§ **WORK ITEM**
Pull out the material's lines unchanged, beginning at the line that has "Como puede verse, si" and stopping after the line that has "alebo má...". Leave the pictures out of your answer.

§ **DATASET CONTENT**
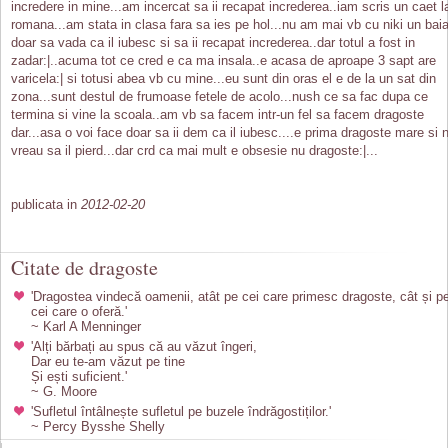
incredere in mine...am incercat sa ii recapat increderea..iam scris un caet l
romana...am stata in clasa fara sa ies pe hol...nu am mai vb cu niki un baia
doar sa vada ca il iubesc si sa ii recapat increderea..dar totul a fost in
zadar:|..acuma tot ce cred e ca ma insala..e acasa de aproape 3 sapt are
varicela:| si totusi abea vb cu mine...eu sunt din oras el e de la un sat din
zona...sunt destul de frumoase fetele de acolo...nush ce sa fac dupa ce
termina si vine la scoala..am vb sa facem intr-un fel sa facem dragoste
dar...asa o voi face doar sa ii dem ca il iubesc....e prima dragoste mare si 
vreau sa il pierd...dar crd ca mai mult e obsesie nu dragoste:|...
publicata in
2012-02-20
Citate de dragoste
'Dragostea vindecă oamenii, atât pe cei care primesc dragoste, cât și p
cei care o oferă.'
~ Karl A Menninger
'Alți bărbați au spus că au văzut îngeri,
Dar eu te-am văzut pe tine
Și ești suficient.'
~ G. Moore
'Sufletul întâlnește sufletul pe buzele îndrăgostiților.'
~ Percy Bysshe Shelly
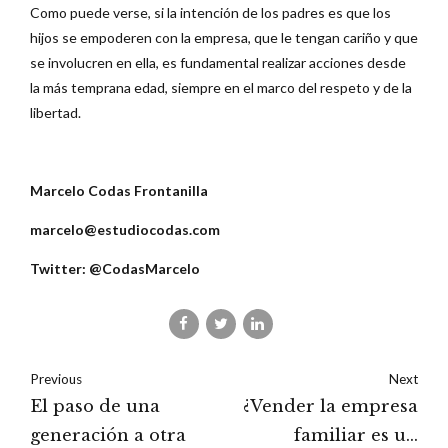
Como puede verse, si la intención de los padres es que los
hijos se empoderen con la empresa, que le tengan cariño y que
se involucren en ella, es fundamental realizar acciones desde
la más temprana edad, siempre en el marco del respeto y de la
libertad.
Marcelo Codas Frontanilla
marcelo@estudiocodas.com
Twitter: @CodasMarcelo
Previous
Next
El paso de una
¿Vender la empresa
generación a otra
familiar es un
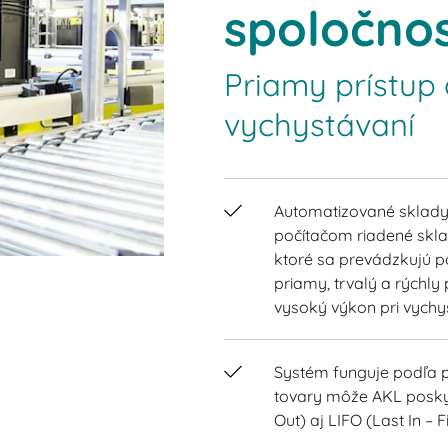
spoločnos
Priamy prístup 
vychystávaní
Automatizované sklady 
počítačom riadené skla
ktoré sa prevádzkujú 
priamy, trvalý a rýchly
vysoký výkon pri vychy
Systém funguje podľa pr
tovary môže AKL poskyto
Out) aj LIFO (Last In – F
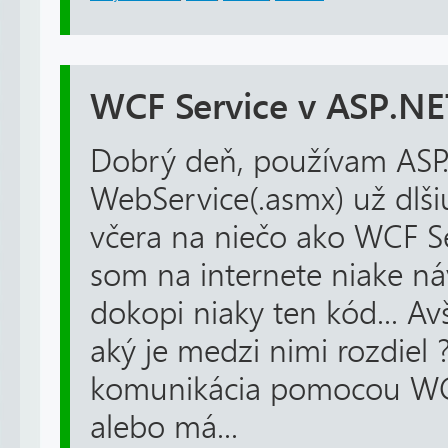
WCF Service v ASP.NE
Dobrý deň, používam ASP
WebService(.asmx) už dlši
včera na niečo ako WCF Ser
som na internete niake n
dokopi niaky ten kód... A
aký je medzi nimi rozdiel ?
komunikácia pomocou WC
alebo má...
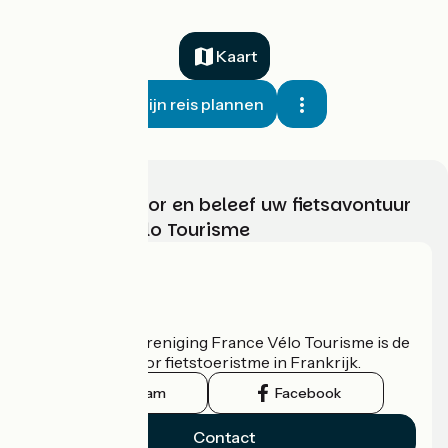
Kaart
Mijn reis plannen
Kies, bereid voor en beleef uw fietsavontuur
met France Vélo Tourisme
Wie zijn we?
De nationale vereniging France Vélo Tourisme is de
officiële gids voor fietstoeristme in Frankrijk.
Instagram
Facebook
Contact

§ **WRITTEN RESPONSE**
Como puede verse, si la intención de los padres es que los
hijos se empoderen con la empresa, que le tengan cariño y que
se involucren en ella, es fundamental realizar acciones desde
la más temprana edad, siempre en el marco del respeto y de la
libertad.
Marcelo Codas Frontanilla
marcelo@estudiocodas.com
Twitter: @CodasMarcelo
Previous
Next
El paso de una
¿Vender la empresa
generación a otra
familiar es un
spoločnos
Priamy prístup 
vychystávaní
Automatizované sklady 
počítačom riadené skla
ktoré sa prevádzkujú 
priamy, trvalý a rýchly
vysoký výkon pri vychy
Systém funguje podľa pr
tovary môže AKL poskyto
Out) aj LIFO (Last In – F
WCF Service v ASP.NE
Dobrý deň, používam ASP
WebService(.asmx) už dlši
včera na niečo ako WCF Ser
som na internete niake n
dokopi niaky ten kód... A
aký je medzi nimi rozdiel ?
komunikácia pomocou WC
alebo má...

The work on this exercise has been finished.